The cancellation of public events as a mark of respect and shared grief is a tradition which transcends national boundaries and cultures.

The death of a much-loved public figure, a natural disaster or man-made atrocity sparks an outpouring of sadness which seems best articulated in the context of a period of public mourning which can last from a single day to many weeks.

But the suddenness of a death – even if it is widely anticipated because of age or ill health – and the swift imposition of mourning periods inevitably plays havoc with planned public occasions - including sports events - putting clubs, venue owners and promoters at risk of potentially significant financial loss.

Earlier this year the death of a senior member of one of Europe’s Royal Families triggered a 12-day period of national mourning which led to the cancellation of national league football matches, a city centre charity run and many other events.

The Royal in question was Grand Duke Jean of Luxembourg, a much-loved Second World War veteran who ruled for decades before succumbing at the age of 98.

With respect to Luxembourg, it is a tiny principality whose sports sector is on a scale in keeping with the size of the nation.

So – although it may be uncomfortable - imagine the consequences of a similar period of mourning on the UK sports and events sector in the event of the death of a senior royal.   Unpalatable as it is for all of us, this is an event that will happen at some point

Britain’s sporting calendar is among the busiest in the world; from the almost daily schedule of football and rugby in the winter months to a celebrated summer embracing tennis at Wimbledon, racing at Ascot, The Open and British Grand Prix among other popular and high-profile events.

Should a member of the Royal Family pass at this time the financial impact on multiple events is likely to be severe and re-scheduling to recoup losses is nigh-on impossible.

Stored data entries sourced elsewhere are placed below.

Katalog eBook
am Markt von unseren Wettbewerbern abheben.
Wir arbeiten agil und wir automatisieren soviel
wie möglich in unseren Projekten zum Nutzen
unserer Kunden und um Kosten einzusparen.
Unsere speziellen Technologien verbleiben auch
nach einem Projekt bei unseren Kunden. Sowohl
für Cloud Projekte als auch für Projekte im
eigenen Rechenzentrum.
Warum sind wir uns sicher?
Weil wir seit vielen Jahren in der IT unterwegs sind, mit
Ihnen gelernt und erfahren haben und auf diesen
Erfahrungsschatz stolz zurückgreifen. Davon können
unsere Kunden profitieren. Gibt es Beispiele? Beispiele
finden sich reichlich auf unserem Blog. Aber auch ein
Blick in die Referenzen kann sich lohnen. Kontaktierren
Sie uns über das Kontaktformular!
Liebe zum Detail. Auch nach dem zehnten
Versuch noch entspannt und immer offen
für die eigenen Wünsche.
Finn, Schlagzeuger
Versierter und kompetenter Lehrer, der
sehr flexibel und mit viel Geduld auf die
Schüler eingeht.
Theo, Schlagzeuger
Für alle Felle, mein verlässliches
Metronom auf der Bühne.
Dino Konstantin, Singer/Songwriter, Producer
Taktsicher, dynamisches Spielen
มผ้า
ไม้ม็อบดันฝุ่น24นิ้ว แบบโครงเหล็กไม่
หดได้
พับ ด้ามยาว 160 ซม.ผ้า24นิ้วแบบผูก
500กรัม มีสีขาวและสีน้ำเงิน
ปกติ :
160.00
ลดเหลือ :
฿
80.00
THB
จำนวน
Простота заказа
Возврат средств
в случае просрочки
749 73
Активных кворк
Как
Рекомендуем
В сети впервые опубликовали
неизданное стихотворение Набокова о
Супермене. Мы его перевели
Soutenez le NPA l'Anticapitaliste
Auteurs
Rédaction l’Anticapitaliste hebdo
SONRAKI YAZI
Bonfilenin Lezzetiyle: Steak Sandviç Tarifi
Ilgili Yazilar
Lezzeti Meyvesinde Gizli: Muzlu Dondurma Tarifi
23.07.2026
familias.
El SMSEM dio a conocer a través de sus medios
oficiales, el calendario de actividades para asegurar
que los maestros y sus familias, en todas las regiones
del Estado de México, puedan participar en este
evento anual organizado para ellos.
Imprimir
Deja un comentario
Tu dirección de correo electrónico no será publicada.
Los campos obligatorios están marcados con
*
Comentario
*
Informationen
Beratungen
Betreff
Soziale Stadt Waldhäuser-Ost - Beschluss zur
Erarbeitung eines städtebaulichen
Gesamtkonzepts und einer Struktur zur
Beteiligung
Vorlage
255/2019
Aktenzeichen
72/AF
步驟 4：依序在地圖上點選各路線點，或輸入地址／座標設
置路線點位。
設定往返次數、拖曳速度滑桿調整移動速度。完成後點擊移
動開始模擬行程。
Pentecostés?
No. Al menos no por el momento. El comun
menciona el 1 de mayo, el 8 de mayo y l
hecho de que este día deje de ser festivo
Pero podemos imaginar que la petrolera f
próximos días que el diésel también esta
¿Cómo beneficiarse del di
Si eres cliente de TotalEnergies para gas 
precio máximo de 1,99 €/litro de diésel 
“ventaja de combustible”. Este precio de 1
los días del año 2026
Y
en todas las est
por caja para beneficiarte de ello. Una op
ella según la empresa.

That puts the onus on rights owners to consider their particular situation and assess the risk to their events and the underlying business accordingly.  While some smart rights owners will have already developed protocols for a range of eventualities there’s a lot to think about… none of which is entirely predictable.

For example, if you are running a multi-day event do you simply cancel the moment you learn the bad news? Do you continue the day’s play and then cancel the remainder of the event? Do you end play for the day as a mark of respect and then resume the following day?

So much depends on the timing and circumstances of the death but one thing is certain; the reputational / PR damage to a sports event which doesn’t get the protocol right would be significant.

Managing financial loss is, of course a key consideration and standard cancellation insurance policies exclude national mourning although many insurers will extend to cover the death of individuals up to the age of 70 for no additional cost.

That certainly doesn’t embrace the older and most significant British Royals and means that rights owners, promoters and event managers have to assess their individual risk and take the appropriate cover.

At the time of writing, some degree of cover is available for events to extend the national mourning to include more senior members of the Royal Family. Clearly this will come at a cost and availability of cover will depend upon timing of the event, the financial limit and the number of days cover required. With information being sparse from the Palace around the likely protocols in these circumstances, rights holders need to analyse their potential exposure and establish the insurance options available. Decisions can then be made based on risk appetite and affordability.

As someone once pointed out, death – along with taxes – is life’s only certainty.  On this basis, events cannot afford to put their heads in the sand around this issue. Whether insurance is the eventual chosen route or not, due consideration to the potential exposures is essential.